== EXTRACTED TEXT ==
#####

By the time a year in New York passed, I started to notice cravings. I daydreamed of Vitello Tonnato, of the little sandwiches my favorite coffeeshop used to make with it. They were the only thing to cure a Barolo hangover, and I hypothesized they might be the cure to a Tequila hangover, as well.
I also began to miss the feeling of a higher-end Piedmontese meal, of brutal Novembers ameliorated only by a shared plate of Tajarin, white truffle shavings resting daintily on top. I even missed Bunet, the ultra-rich, amaretto-flavored pudding they served almost ubiquitously throughout the region. For a long while, I couldn’t admit it to anyone— let alone to myself. After three years of kvetching about how boring Piedmontese food was, it felt like hypocrisy.
It was, then, incredibly convenient that my boyfriend included Osteria Carlina as the wild card on his list of birthday dinner suggestions. I had requested dinner at an Izakaya, thinking I’d enjoy the cozy atmosphere on what is usually the coldest day of the year (i.e. my birthday, for several years running). When Luke sent the list, I studied each menu and website. The Izakaya and Izakaya-adjacent options were enticing, but none piqued my interest any more than the rest. I opened Osteria Carlina’s menu and closed it rather quickly, recognizing its contents immediately. It resembled the menu of the restaurant I lived across the street from in Bra: Osteria Boccondivino (Boccon+di+vino=mouthful of wine, but also Boccon+divino=divine morsel). I loved that restaurant. It was one of those places that felt like a living room in the best way, much like The Acre in Ridgewood and that one Egyptian restaurant I stumbled upon in the Carmel Market in Tel Aviv (that’s a story for another day). The menu items were pretty much the same as you’d find anywhere in the Roero, the sleepy winemaking region Bra was situated in, and Osteria Carlina had them all down. Rabbit cooked in wine (here with red instead of my preferred Arneis), snails with polenta in a straightforward tomato sauce, Tajarin with truffles, Gnocchi with Castelmagno cheese (though these didn’t look as much like mac & cheese as the traditional recipe does)… and of course, sitting pretty in the appetizers section, Vitello Tonnato. I mulled the idea over in my mind a little, with the knowledge that some of the other restaurants on the list had gotten write-ups in all the big food publications and typically booked up quick. I had a finite amount of time to pick a spot.
Because my preference was not immediately apparent to me, I made what I thought was an unrelated choice, to procrastinate. I watched a cute TV show set in Turin, and enjoyed playing the game of ‘spot-where-you’ve-smoked-weed’, where I carefully observe exterior shots until I recognize a spot where I once smoked weed. Those moments floated through my mind as I played. I thought of a Bunet-flavored hash cigarette shared outside an “anarchist bar”, whatever that is (it seems to be a particularly European style of locale). I salivated a bit at the thought of Caffé Corretto. I have an ongoing project to see how often and at how many restaurants I can attempt to order one (with amaretto, please, but amaro is ok also. NO grappa or genepy.) I briefly noted that Osteria Carlina could guarantee one.
When I had put off the decision enough that Luke felt compelled to cajole me into a choice, I did so without thinking very hard. He didn’t seem as surprised as I thought he’d be, but perhaps that’s a testament to our harmonious companionship or something like that. He booked the table and we waited.

#####

== SOURCE DATA ==
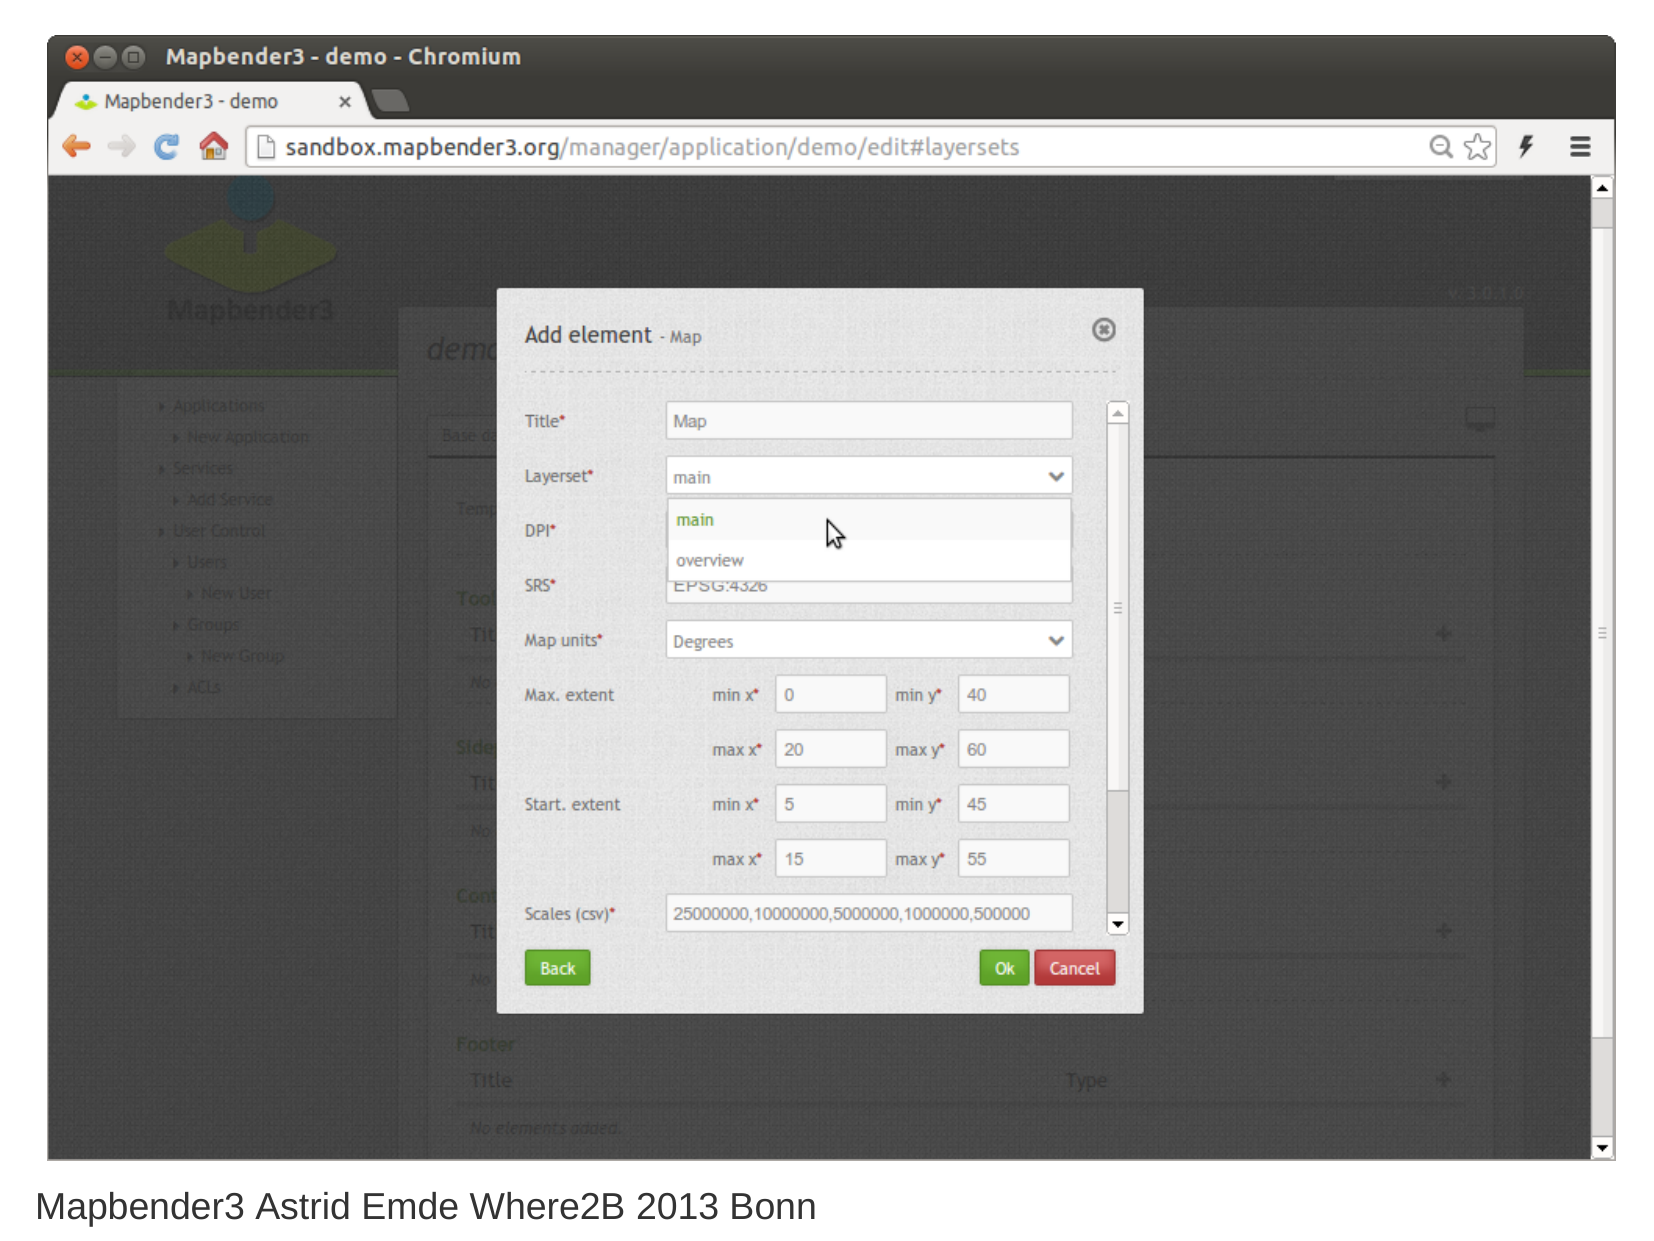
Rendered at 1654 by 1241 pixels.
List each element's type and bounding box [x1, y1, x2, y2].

picture [47, 35, 1616, 1161]
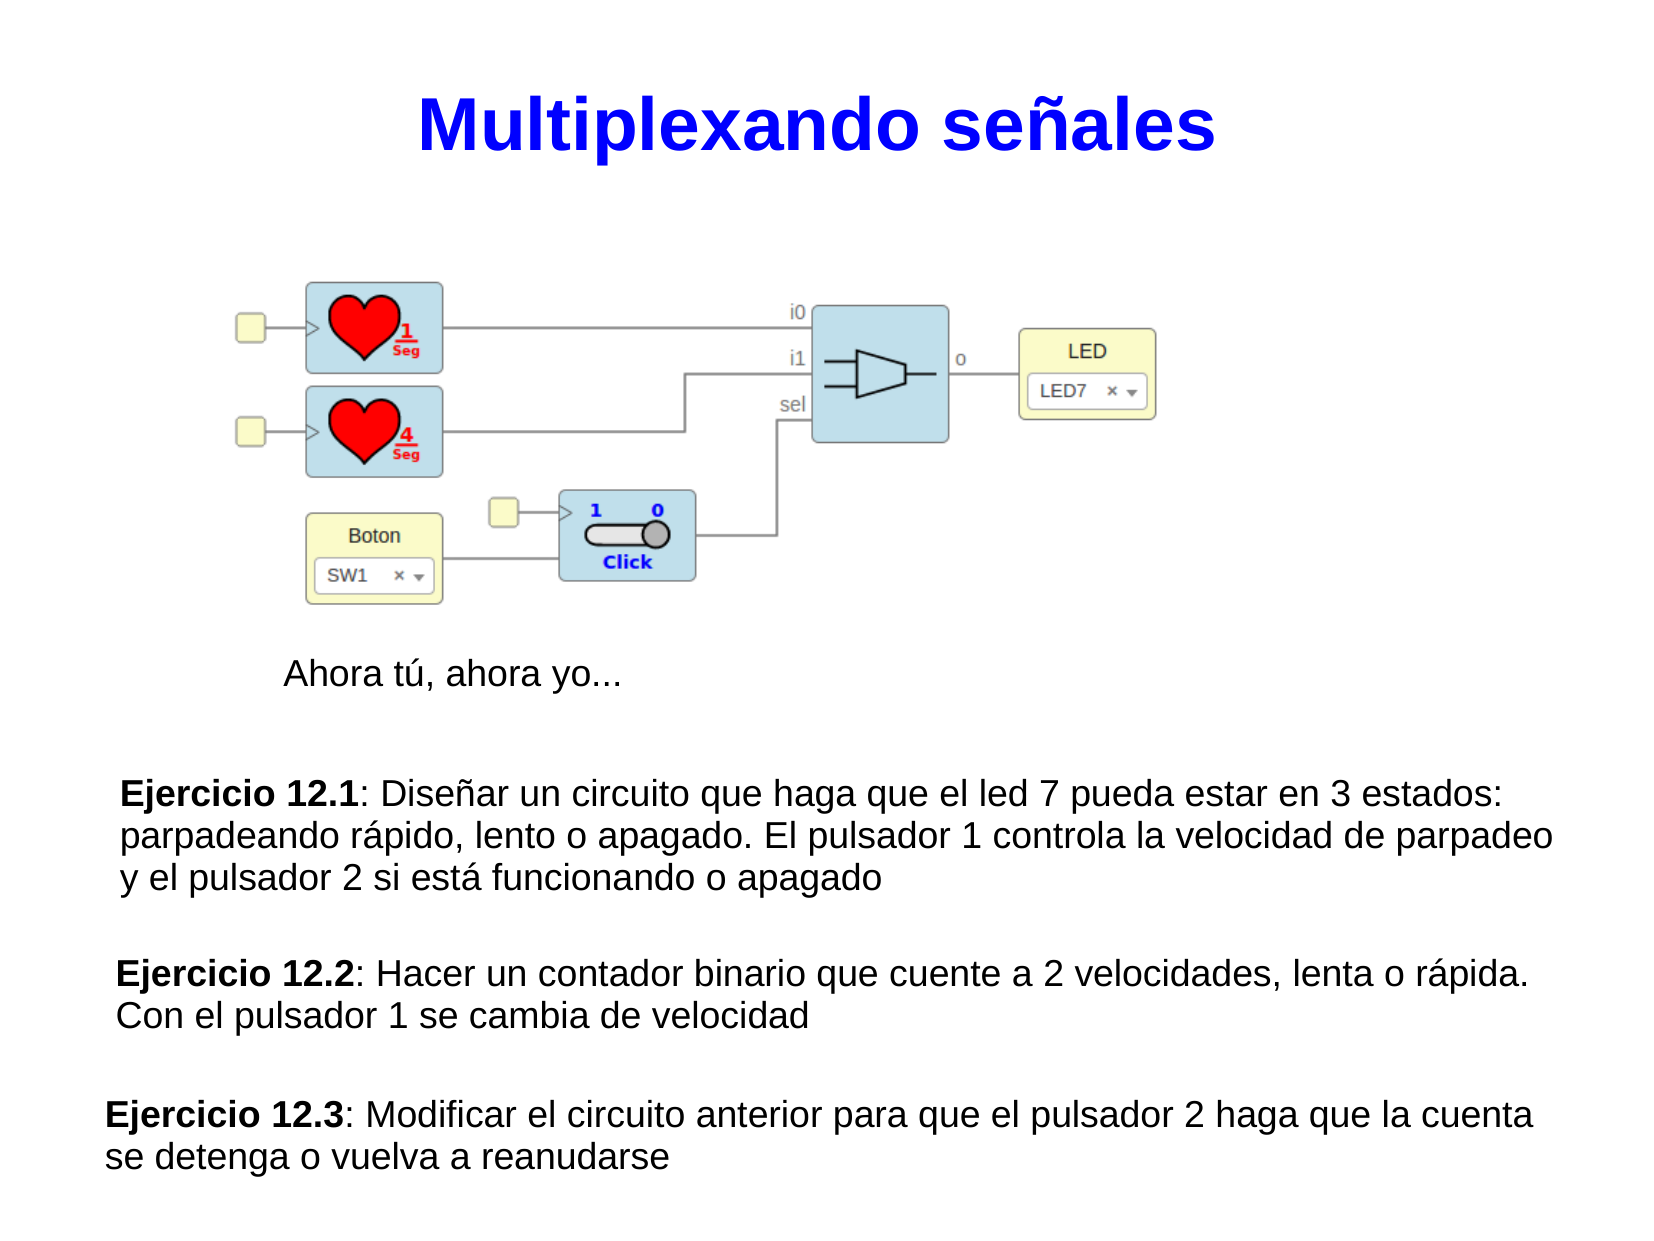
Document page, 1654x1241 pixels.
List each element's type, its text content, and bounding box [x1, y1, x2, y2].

text_box Ejercicio 12.1: Diseñar un circuito que haga que el led 7 pueda estar en 3 estados: parpadeando rápido, lento o apagado. El pulsador 1 controla la velocidad de parpadeo y el pulsador 2 si está funcionando o apagado [105, 765, 1569, 906]
text_box Multiplexando señales [90, 75, 1546, 174]
text_box Ejercicio 12.3: Modificar el circuito anterior para que el pulsador 2 haga que la cuenta se detenga o vuelva a reanudarse [90, 1086, 1549, 1186]
text_box Ahora tú, ahora yo... [268, 645, 638, 702]
picture [228, 269, 1171, 615]
text_box Ejercicio 12.2: Hacer un contador binario que cuente a 2 velocidades, lenta o rápida. Con el pulsador 1 se cambia de velocidad [100, 945, 1546, 1044]
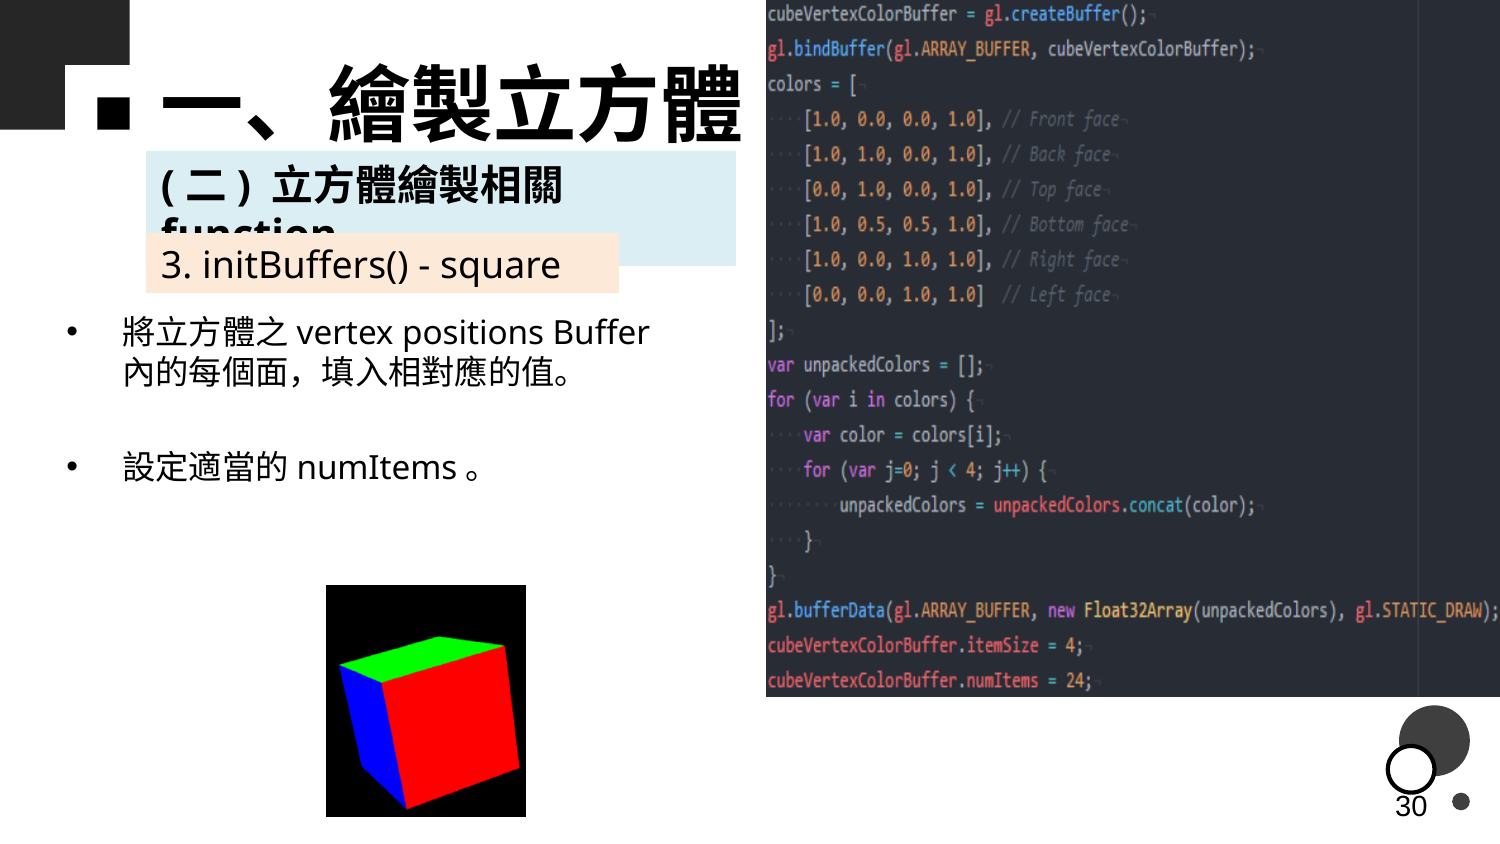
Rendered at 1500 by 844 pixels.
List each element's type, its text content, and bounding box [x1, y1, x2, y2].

title 一、繪製立方體 [145, 32, 766, 173]
text_box 3. initBuffers() - square [145, 233, 619, 294]
text_box [1387, 705, 1470, 782]
picture [766, 0, 1500, 697]
slide_number <number> [1092, 782, 1443, 827]
text_box [1452, 792, 1470, 811]
text_box (二) 立方體繪製相關function [145, 150, 736, 266]
text_box [97, 97, 130, 130]
text_box 將立方體之vertex positions Buffer內的每個面，填入相對應的值。 設定適當的numItems。 [32, 303, 678, 562]
text_box [0, 0, 130, 130]
picture [326, 585, 526, 817]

#####

== WORK INSTRUCTIONS ==
[a] Retype the passage of the Piedmontese food essay that begins at the words "I also began" and stops after the words "felt like hypocrisy.".
[b] Rewrite every line of the records above as a numbered list, omitting blank lines. Leave the pictures out of your answer.
The records bear no relation to the essay about missing Piedmontese food.

== ANSWERS IN ORDER ==
[a]
I also began to miss the feeling of a higher-end Piedmontese meal, of brutal Novembers ameliorated only by a shared plate of Tajarin, white truffle shavings resting daintily on top. I even missed Bunet, the ultra-rich, amaretto-flavored pudding they served almost ubiquitously throughout the region. For a long while, I couldn’t admit it to anyone— let alone to myself. After three years of kvetching about how boring Piedmontese food was, it felt like hypocrisy.

[b]
1. Rendered at 1654 by 1241 pixels.
2. List each element's type and bounding box [x1, y1, x2, y2].
3. picture [47, 35, 1616, 1161]
4. Document page, 1654x1241 pixels.
5. List each element's type, its text content, and bounding box [x1, y1, x2, y2].
6. text_box Ejercicio 12.1: Diseñar un circuito que haga que el led 7 pueda estar en 3 estados: parpadeando rápido, lento o apagado. El pulsador 1 controla la velocidad de parpadeo y el pulsador 2 si está funcionando o apagado [105, 765, 1569, 906]
7. text_box Multiplexando señales [90, 75, 1546, 174]
8. text_box Ejercicio 12.3: Modificar el circuito anterior para que el pulsador 2 haga que la cuenta se detenga o vuelva a reanudarse [90, 1086, 1549, 1186]
9. text_box Ahora tú, ahora yo... [268, 645, 638, 702]
10. picture [228, 269, 1171, 615]
11. text_box Ejercicio 12.2: Hacer un contador binario que cuente a 2 velocidades, lenta o rápida. Con el pulsador 1 se cambia de velocidad [100, 945, 1546, 1044]
12. Rendered at 1500 by 844 pixels.
13. List each element's type, its text content, and bounding box [x1, y1, x2, y2].
14. title 一、繪製立方體 [145, 32, 766, 173]
15. text_box 3. initBuffers() - square [145, 233, 619, 294]
16. text_box [1387, 705, 1470, 782]
17. picture [766, 0, 1500, 697]
18. slide_number <number> [1092, 782, 1443, 827]
19. text_box [1452, 792, 1470, 811]
20. text_box (二) 立方體繪製相關function [145, 150, 736, 266]
21. text_box [97, 97, 130, 130]
22. text_box 將立方體之vertex positions Buffer內的每個面，填入相對應的值。 設定適當的numItems。 [32, 303, 678, 562]
23. text_box [0, 0, 130, 130]
24. picture [326, 585, 526, 817]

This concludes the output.